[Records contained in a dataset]
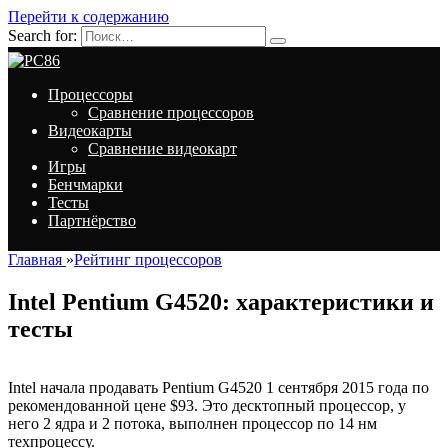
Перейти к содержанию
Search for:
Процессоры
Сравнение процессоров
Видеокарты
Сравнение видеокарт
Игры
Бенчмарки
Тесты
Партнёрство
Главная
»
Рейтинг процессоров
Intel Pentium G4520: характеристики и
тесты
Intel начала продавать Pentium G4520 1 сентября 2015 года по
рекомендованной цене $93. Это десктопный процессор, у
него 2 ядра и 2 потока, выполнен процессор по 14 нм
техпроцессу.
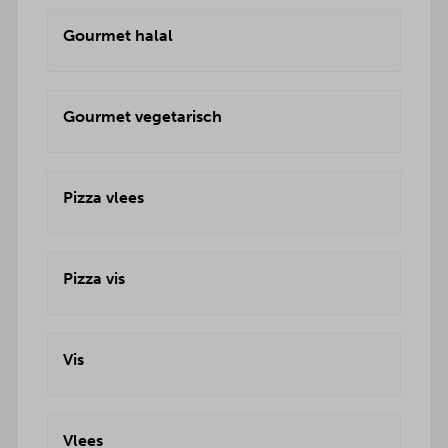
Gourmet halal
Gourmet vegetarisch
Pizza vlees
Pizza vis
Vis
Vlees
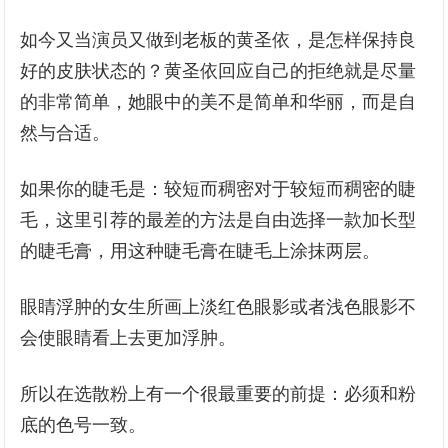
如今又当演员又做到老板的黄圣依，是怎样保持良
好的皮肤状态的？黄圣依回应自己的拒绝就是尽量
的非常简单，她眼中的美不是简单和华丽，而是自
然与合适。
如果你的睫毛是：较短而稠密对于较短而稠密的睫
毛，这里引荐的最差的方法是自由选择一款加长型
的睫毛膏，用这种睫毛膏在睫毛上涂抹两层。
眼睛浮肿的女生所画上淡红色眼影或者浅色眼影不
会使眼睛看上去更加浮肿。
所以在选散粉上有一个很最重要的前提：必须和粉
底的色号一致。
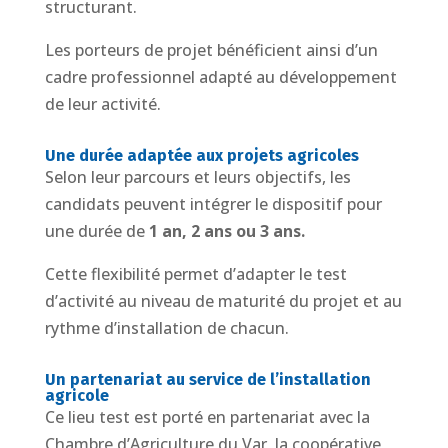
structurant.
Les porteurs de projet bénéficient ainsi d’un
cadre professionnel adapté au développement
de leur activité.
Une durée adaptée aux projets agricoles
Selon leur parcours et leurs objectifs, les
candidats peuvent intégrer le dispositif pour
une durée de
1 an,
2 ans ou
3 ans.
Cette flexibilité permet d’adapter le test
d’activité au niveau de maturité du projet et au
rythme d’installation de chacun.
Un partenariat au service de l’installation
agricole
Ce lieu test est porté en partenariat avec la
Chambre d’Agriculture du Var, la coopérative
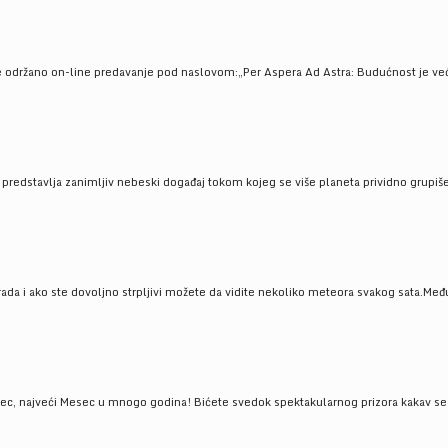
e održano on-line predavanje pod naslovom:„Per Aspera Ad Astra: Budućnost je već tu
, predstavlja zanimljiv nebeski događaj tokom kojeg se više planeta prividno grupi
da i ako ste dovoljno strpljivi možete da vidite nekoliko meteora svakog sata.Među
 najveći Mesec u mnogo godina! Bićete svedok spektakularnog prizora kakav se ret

▶ [Exercise prompt]:
Scan the lines above, and whenever one holds the string "activité", copy it.

▶ [Answer to this task]:
de leur activité.
d’activité au niveau de maturité du projet et au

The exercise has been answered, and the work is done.